In 2008 the total number of full-time equivalent jobs was 100. The number of jobs in the primary sector was 15, all of which were in agriculture. The number of jobs in the secondary sector was 55 of which 1 was in manufacturing and 19 (34.5%) were in construction. The number of jobs in the tertiary sector was 30. In the tertiary sector; 17 or 56.7% were in the movement and storage of goods, 2 or 6.7% were in a hotel or restaurant, 7 or 23.3% were technical professionals or scientists, 2 or 6.7% were in education.

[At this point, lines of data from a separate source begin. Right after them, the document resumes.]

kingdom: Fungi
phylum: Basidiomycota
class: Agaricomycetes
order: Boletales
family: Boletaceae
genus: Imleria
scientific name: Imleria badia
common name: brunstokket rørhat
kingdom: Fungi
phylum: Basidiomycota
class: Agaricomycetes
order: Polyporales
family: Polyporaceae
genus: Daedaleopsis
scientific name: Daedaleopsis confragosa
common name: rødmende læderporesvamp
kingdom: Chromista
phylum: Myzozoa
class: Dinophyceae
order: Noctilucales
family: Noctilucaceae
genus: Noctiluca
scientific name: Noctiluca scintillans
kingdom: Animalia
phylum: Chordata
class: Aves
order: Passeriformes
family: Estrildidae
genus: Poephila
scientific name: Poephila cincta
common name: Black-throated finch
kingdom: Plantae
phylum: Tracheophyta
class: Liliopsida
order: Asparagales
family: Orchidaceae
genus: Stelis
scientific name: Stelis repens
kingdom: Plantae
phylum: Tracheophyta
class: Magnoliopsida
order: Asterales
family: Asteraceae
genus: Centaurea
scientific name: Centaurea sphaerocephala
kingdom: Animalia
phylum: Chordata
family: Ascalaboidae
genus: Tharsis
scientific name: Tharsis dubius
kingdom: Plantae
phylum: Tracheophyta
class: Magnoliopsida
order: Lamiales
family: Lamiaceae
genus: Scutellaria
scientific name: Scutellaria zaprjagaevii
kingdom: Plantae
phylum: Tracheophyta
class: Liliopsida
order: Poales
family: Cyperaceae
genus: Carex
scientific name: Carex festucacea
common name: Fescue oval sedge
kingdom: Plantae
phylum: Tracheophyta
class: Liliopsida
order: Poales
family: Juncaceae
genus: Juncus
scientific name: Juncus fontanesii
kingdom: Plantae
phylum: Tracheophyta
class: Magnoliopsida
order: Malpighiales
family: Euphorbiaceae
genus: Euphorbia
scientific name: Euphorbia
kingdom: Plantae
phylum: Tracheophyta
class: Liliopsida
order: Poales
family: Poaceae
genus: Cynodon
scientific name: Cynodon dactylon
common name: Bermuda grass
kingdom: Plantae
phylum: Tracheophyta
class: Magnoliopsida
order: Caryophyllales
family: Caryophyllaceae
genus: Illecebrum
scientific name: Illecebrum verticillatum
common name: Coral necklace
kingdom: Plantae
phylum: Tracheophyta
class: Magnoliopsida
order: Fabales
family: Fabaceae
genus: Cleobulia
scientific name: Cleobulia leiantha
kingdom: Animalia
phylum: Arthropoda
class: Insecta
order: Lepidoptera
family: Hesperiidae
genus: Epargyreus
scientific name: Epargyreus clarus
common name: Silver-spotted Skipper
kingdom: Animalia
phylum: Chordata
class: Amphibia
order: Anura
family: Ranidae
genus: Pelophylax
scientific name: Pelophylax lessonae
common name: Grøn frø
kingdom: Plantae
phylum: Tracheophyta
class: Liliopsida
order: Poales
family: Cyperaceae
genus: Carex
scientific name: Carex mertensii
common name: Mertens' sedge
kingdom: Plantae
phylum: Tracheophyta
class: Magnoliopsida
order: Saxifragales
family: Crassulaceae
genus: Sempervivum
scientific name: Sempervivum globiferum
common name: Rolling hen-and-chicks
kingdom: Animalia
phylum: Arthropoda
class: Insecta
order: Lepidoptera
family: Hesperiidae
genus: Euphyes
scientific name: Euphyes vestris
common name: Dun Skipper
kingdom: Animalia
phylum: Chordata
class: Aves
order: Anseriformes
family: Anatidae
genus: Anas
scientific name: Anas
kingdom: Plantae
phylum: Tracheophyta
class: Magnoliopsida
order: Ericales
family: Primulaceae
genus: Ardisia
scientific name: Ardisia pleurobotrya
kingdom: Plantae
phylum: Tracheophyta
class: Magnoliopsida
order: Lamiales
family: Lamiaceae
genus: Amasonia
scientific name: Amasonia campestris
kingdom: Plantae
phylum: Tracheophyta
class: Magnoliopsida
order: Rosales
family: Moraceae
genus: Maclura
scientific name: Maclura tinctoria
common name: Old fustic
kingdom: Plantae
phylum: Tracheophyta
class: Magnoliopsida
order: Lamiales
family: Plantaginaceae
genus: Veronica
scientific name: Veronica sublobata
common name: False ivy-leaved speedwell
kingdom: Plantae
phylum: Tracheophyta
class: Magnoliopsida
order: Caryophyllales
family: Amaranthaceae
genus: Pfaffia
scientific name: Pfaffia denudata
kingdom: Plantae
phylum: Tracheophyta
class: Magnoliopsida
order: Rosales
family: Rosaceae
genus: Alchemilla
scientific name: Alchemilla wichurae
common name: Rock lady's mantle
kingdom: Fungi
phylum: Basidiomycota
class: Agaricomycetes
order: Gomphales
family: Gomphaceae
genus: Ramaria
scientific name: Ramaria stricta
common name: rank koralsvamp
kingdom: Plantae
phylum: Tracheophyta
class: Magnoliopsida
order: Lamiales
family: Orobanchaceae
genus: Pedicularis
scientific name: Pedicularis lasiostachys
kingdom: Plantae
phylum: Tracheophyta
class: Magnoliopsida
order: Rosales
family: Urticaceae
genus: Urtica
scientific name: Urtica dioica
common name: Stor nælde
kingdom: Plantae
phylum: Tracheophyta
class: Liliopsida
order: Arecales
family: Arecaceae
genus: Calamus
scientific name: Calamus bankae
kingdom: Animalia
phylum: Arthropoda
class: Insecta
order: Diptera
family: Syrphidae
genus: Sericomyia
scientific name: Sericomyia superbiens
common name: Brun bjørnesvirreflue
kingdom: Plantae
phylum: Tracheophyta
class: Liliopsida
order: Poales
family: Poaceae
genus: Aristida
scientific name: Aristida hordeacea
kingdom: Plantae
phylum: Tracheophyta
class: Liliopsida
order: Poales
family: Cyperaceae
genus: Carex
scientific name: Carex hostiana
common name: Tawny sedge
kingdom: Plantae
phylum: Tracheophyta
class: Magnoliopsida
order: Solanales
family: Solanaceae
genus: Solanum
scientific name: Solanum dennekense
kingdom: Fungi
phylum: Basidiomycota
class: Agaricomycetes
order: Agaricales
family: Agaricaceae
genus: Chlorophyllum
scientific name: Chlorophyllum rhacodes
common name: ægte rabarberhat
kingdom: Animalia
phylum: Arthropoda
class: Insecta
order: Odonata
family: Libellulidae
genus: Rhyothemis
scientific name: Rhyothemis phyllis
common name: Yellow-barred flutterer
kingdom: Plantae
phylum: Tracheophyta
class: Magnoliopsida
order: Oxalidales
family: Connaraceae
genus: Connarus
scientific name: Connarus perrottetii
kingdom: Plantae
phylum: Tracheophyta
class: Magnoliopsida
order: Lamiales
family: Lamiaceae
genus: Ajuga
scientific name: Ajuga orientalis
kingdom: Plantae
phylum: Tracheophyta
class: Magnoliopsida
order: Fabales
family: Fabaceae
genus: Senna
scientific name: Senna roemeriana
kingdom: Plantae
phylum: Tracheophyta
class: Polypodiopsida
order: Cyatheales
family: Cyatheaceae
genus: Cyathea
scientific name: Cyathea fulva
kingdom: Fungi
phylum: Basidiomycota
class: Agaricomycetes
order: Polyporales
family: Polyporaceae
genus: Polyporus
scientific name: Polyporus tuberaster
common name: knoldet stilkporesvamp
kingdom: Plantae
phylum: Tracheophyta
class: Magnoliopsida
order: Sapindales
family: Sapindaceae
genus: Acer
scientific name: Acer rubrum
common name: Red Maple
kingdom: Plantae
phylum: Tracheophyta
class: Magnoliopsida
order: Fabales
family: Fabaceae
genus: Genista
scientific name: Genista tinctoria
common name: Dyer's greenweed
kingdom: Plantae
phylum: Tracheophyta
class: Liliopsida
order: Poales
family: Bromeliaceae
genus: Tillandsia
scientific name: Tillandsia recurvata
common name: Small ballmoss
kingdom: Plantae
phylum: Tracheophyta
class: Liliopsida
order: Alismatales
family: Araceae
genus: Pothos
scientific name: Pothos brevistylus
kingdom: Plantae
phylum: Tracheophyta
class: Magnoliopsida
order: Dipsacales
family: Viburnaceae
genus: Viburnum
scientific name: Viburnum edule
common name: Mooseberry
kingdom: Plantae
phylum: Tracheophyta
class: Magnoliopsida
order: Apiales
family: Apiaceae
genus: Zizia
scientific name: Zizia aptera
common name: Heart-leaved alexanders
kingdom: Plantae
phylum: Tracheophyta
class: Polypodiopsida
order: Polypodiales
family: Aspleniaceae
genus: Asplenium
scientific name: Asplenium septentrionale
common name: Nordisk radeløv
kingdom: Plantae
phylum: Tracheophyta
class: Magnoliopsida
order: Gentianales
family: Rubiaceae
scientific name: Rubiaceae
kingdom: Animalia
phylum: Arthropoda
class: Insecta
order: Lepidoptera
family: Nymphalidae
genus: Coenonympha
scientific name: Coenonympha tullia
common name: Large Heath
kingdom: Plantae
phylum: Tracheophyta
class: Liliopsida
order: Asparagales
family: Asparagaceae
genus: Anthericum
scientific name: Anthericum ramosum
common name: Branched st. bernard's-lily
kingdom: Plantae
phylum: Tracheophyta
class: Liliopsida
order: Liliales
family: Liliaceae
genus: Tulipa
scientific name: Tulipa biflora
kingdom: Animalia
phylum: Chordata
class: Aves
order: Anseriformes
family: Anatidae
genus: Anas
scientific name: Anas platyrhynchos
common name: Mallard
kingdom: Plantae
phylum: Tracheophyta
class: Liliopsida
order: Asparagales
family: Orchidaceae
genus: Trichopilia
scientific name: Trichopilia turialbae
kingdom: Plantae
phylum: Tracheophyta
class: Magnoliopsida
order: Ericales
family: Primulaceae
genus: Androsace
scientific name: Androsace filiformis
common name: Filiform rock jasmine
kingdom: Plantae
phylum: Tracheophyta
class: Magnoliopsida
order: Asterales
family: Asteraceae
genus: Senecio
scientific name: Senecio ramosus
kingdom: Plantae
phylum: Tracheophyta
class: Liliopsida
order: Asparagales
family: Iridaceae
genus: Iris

In 2000, there were 66 workers who commuted into the municipality and 162 workers who commuted away. The municipality is a net exporter of workers, with about 2.5 workers leaving the municipality for every one entering. About 16.7% of the workforce coming into Montcherand are coming from outside Switzerland. Of the working population, 5.3% used public transportation to get to work, and 75.7% used a private car.

==Religion==
From the 2000 census, 60 or 14.9% were Roman Catholic, while 284 or 70.3% belonged to the Swiss Reformed Church. Of the rest of the population, there were 15 individuals (or about 3.71% of the population) who belonged to another Christian church. There was 1 person who was Buddhist. 43 (or about 10.64% of the population) belonged to no church, are agnostic or atheist, and 8 individuals (or about 1.98% of the population) did not answer the question.

==Education==
In Montcherand about 157 or (38.9%) of the population have completed non-mandatory upper secondary education, and 44 or (10.9%) have completed additional higher education (either university or a Fachhochschule). Of the 44 who completed tertiary schooling, 70.5% were Swiss men, 20.5% were Swiss women.

In the 2009/2010 school year there were a total of 54 students in the Montcherand school district. In the Vaud cantonal school system, two years of non-obligatory pre-school are provided by the political districts. During the school year, the political district provided pre-school care for a total of 578 children of which 359 children (62.1%) received subsidized pre-school care. The canton's primary school program requires students to attend for four years. There were 24 students in the municipal primary school program. The obligatory lower secondary school program lasts for six years and there were 29 students in those schools. There was also 1 student who was home schooled or attended another non-traditional school.

As of 2000, there were 7 students in Montcherand who came from another municipality, while 77 residents attended schools outside the municipality.